Lines listed in a dataset:
::::

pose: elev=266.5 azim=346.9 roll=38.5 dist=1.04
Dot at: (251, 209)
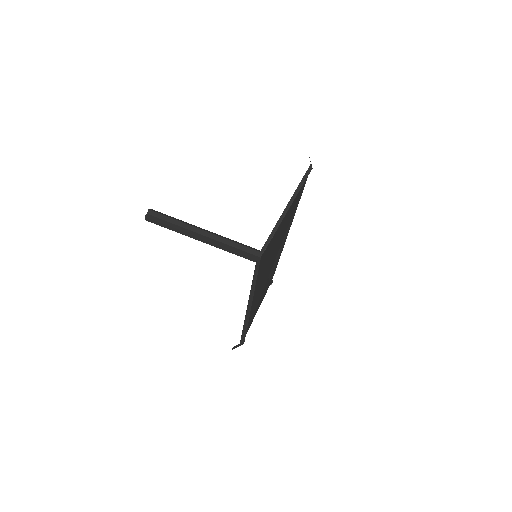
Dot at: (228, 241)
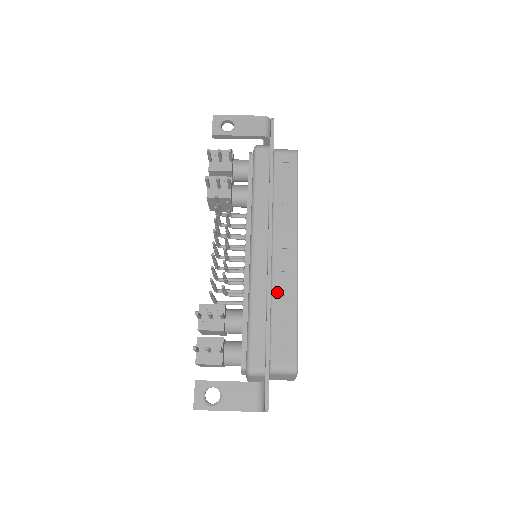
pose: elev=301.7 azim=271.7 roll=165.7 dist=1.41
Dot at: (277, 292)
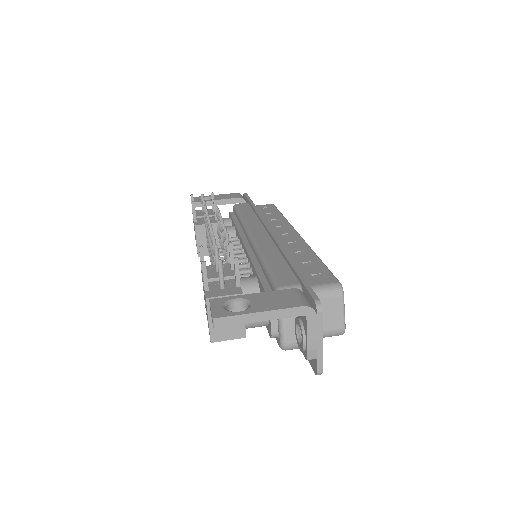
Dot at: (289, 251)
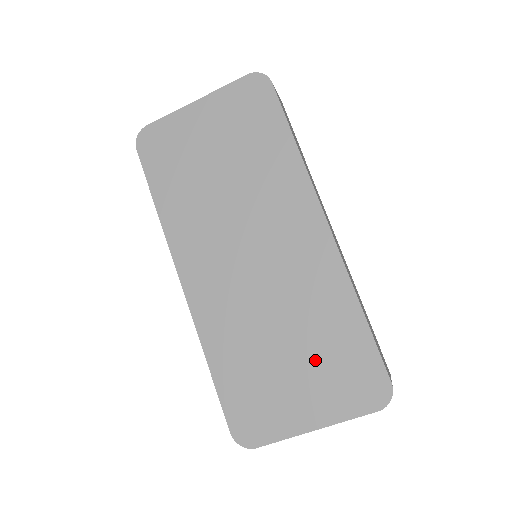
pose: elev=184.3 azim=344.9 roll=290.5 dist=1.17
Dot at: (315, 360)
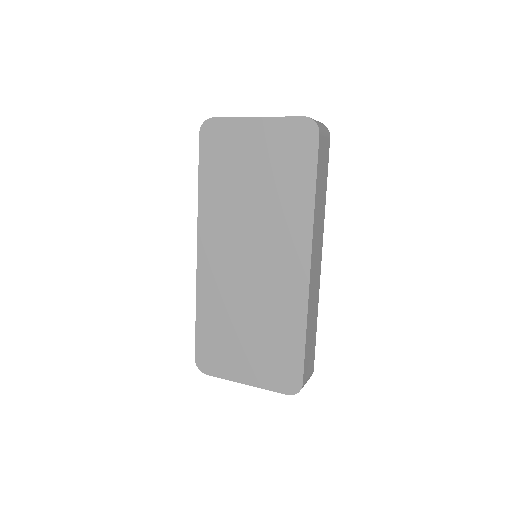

::::

▶ **Written task**
Write out the lines above again word for word, leaving out the pictures.

▶ **Task solution**
pose: elev=266.5 azim=346.9 roll=38.5 dist=1.04
Dot at: (251, 209)
Dot at: (228, 241)
pose: elev=301.7 azim=271.7 roll=165.7 dist=1.41
Dot at: (277, 292)
Dot at: (289, 251)
pose: elev=184.3 azim=344.9 roll=290.5 dist=1.17
Dot at: (315, 360)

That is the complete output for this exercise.